GDA estimate that its engagement prevented up to 5,000 disabled people from falling through gaps, as 80% of those spoken to were not aware of any support they could access in their local area. One member explained: “Disabled people are being excluded so much in our communities. Nothing is accessible to me, except GDA!”

Tressa Burke, chief executive of Glasgow Disability Alliance, said: “Over 20 years, GDA has built a disabled-people led community of interest: an infrastructure that connects over 5,000 disabled people across Glasgow. We were able to quickly mobilise our involvement model, so our response was shaped by our members - disabled people, who know where the gaps are.

“Covid has shown that although we are all in the same storm, we are not all in the same boat. Everyone caught in the storm needs a lifeline to pull them out of danger when they need it most - but for disabled people there are far fewer lifelines within reach.

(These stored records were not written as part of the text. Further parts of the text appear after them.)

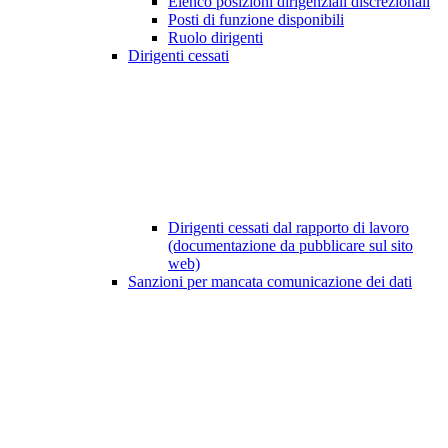
Elenco posizioni dirigenziali discrezionali
Posti di funzione disponibili
Ruolo dirigenti
Dirigenti cessati
Dirigenti cessati dal rapporto di lavoro
(documentazione da pubblicare sul sito
web)
Sanzioni per mancata comunicazione dei dati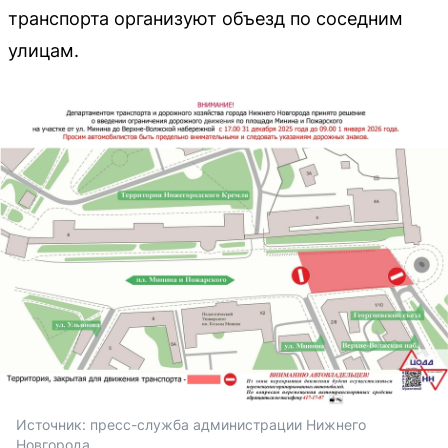
транспорта организуют объезд по соседним
улицам.
Источник: 
пресс-служба администрации Нижнего 
Новгорода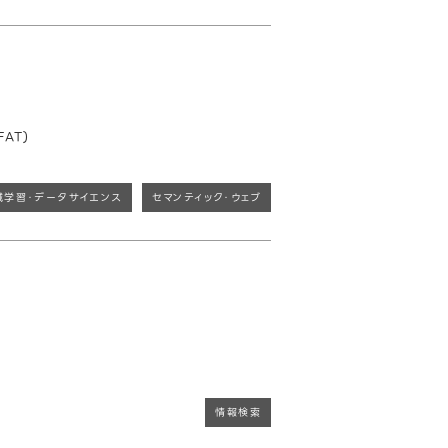
AT)
械学習・データサイエンス
セマンティック・ウェブ
情報検索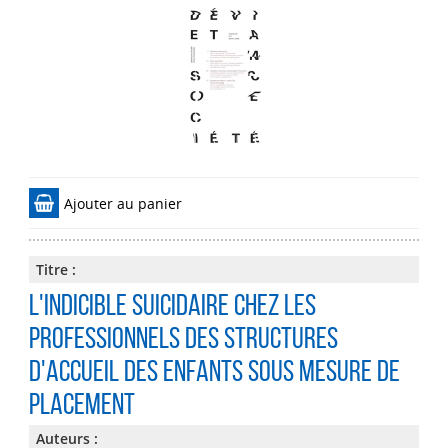
Ajouter au panier
Titre :
L'indicible suicidaire chez les
professionnels des structures
d'accueil des enfants sous mesure de
placement
Auteurs :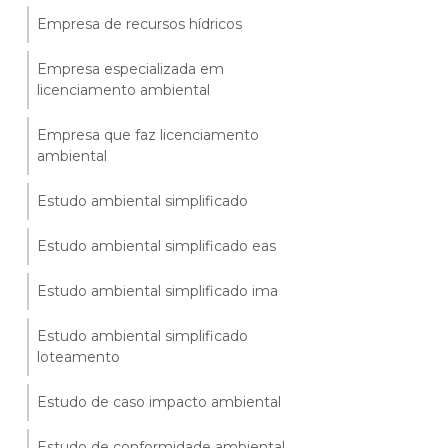
Empresa de recursos hídricos
Empresa especializada em
licenciamento ambiental
Empresa que faz licenciamento
ambiental
Estudo ambiental simplificado
Estudo ambiental simplificado eas
Estudo ambiental simplificado ima
Estudo ambiental simplificado
loteamento
Estudo de caso impacto ambiental
Estudo de conformidade ambiental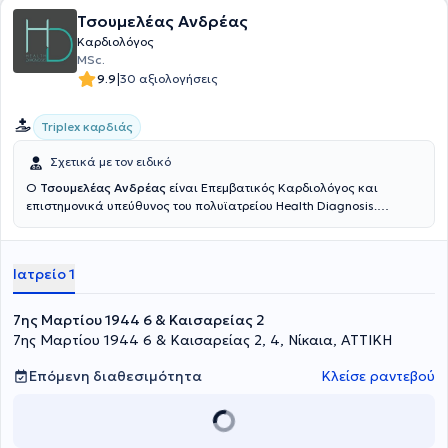
Τσουμελέας Ανδρέας
Καρδιολόγος
MSc.
|
9.9
30 αξιολογήσεις
Triplex καρδιάς
Σχετικά με τον ειδικό
O
Τσουμελέας Ανδρέας
είναι Επεμβατικός Καρδιολόγος και
επιστημονικά υπεύθυνος του πολυϊατρείου Health Diagnosis.
Επίσης, είναι διευθυντής του Καρδιολογικού τμήματος του
Θεραπευτηρίου Αθηνών, Επεμβατικός Καρδιολόγος στη Βιοκλινική
Αθηνών καθώς και εξωτερικός συνεργάτης των Νοσοκομείων
Ιατρείο 1
«ΥΓΕΙΑ» και «ΙΑΣΩ GENERAL». Είναι πτυχιούχος Ιατρικής από την
Ιατρική Σχολή του Εθνικού Καποδιστριακού Πανεπιστημίου Αθηνών
(ΕΚΠΑ), με βαθμό «λίαν καλώς». Ακολούθησε η διαδικασία της
7ης Μαρτίου 1944 6 & Καισαρείας 2
ειδίκευσής του στην Καρδιολογία, η οποία περιελάμβανε δυο έτη
7ης Μαρτίου 1944 6 & Καισαρείας 2, 4, Νίκαια, ΑΤΤΙΚΗ
Παθολογίας στην Β’ Πανεπιστημιακή Παθολογική Κλινική του Γ.Ν.Α.
«Ιπποκράτειο» και τέσσερα έτη Καρδιολογίας στην Β’ Καρδιολογική
Επόμενη διαθεσιμότητα
Κλείσε ραντεβού
κλινική του Γενικού Νοσοκομείου Αθηνών «Κοργιαλένειο -
Μπενάκειο Ελληνικός Ερυθρός Σταυρός». Έλαβε τον τίτλο
ειδικότητας στην Καρδιολογία το 2019. Στη συνέχεια, εξειδικεύτηκε
και συμμετείχε επί δύο έτη σε όλο το φάσμα της Επεμβατικής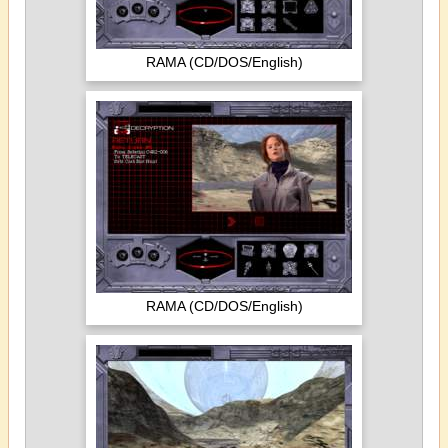
RAMA (CD/DOS/English)
RAMA (CD/DOS/English)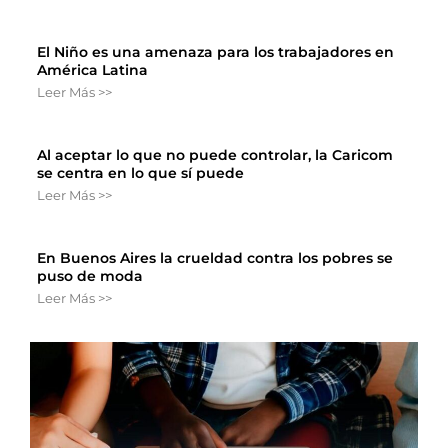
El Niño es una amenaza para los trabajadores en
América Latina
Leer Más >>
Al aceptar lo que no puede controlar, la Caricom
se centra en lo que sí puede
Leer Más >>
En Buenos Aires la crueldad contra los pobres se
puso de moda
Leer Más >>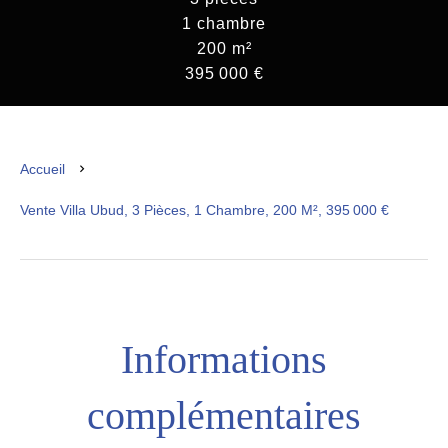
1 chambre
200 m²
395 000 €
Accueil
Vente Villa Ubud, 3 Pièces, 1 Chambre, 200 M², 395 000 €
Informations
complémentaires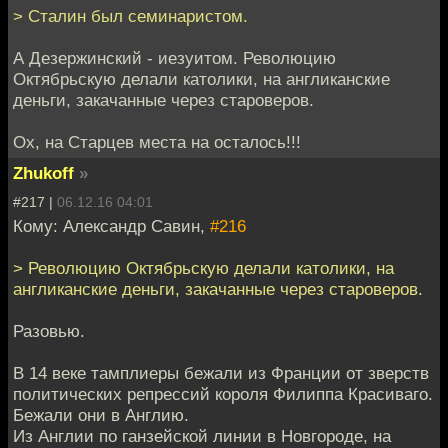
> Сталин был семинаристом.
А Дезержинский - иезуитом. Революцию
Октябрьскую делали католики, на англиканские
деньги, закачанные через староверов.
Ох, на Старцев места на осталось!!!
Zhukoff
»
#217 |
06.12.16 04:01
Кому: Александр Савин,
#216
> Революцию Октябрьскую делали католики, на
англиканские деньги, закачанные через староверов.
Разовью.
В 14 веке тамплиеры бежали из Франции от зверств
политических репрессий короля Филиппа Красиваго.
Бежали они в Англию.
Из Англии по ганзейской линии в Новгороде, на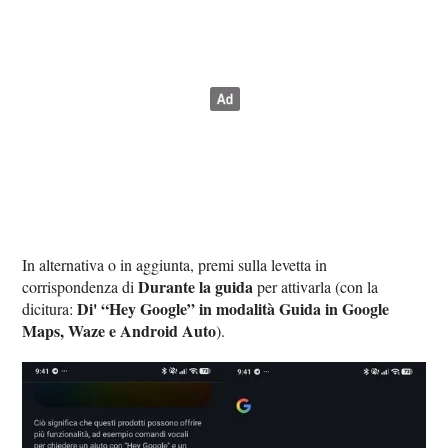
In alternativa o in aggiunta, premi sulla levetta in
Durante la guida
corrispondenza di
per attivarla (con la
Di' “Hey Google” in modalità Guida in Google
dicitura:
Maps, Waze e Android Auto
).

“Now more than ever, governments and leaders must harness the voices of disabled people and take every opportunity to understand and remove barriers, to design services and responses that meet the acute and changing needs of those most vulnerable to Covid and its aftermath.”

Glasgow Disability Alliance say the solutions are:

- To supercharge disabled people’s meaningful involvement in planning and decisions: embedding lived experience, inclusive communication, and capacity building led by disabled people’s own organisations.

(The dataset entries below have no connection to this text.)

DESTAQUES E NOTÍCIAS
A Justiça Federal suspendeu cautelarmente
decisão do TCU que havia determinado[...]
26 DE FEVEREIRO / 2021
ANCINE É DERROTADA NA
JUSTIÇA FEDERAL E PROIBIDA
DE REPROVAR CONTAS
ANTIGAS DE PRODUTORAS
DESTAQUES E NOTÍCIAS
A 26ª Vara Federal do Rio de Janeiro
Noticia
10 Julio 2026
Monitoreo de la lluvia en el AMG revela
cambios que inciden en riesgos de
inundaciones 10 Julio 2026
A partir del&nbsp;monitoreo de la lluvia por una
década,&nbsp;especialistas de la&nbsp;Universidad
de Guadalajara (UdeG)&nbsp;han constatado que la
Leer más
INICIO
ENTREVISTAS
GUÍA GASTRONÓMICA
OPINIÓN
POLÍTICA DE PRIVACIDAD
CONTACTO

- To supercharge disabled people’s human rights: embedding the UNCRPD into Scots law, starting with revoking the Coronavirus Act, reinstating the rights it removed, and launching an inquiry into the unequal impact of the pandemic and responses on disabled people.

- To supercharge disabled people’s support by reopening the Independent Living Fund, and establishing a National Social Care Agency on a par with and working alongside our NHS, co-designed with disabled people to embed dignity, respect and a human rights approach.

One GDA member said: “Listening to disabled people is the only way elected members, government and other agencies will know where the gaps are and what services are required now and in the future.”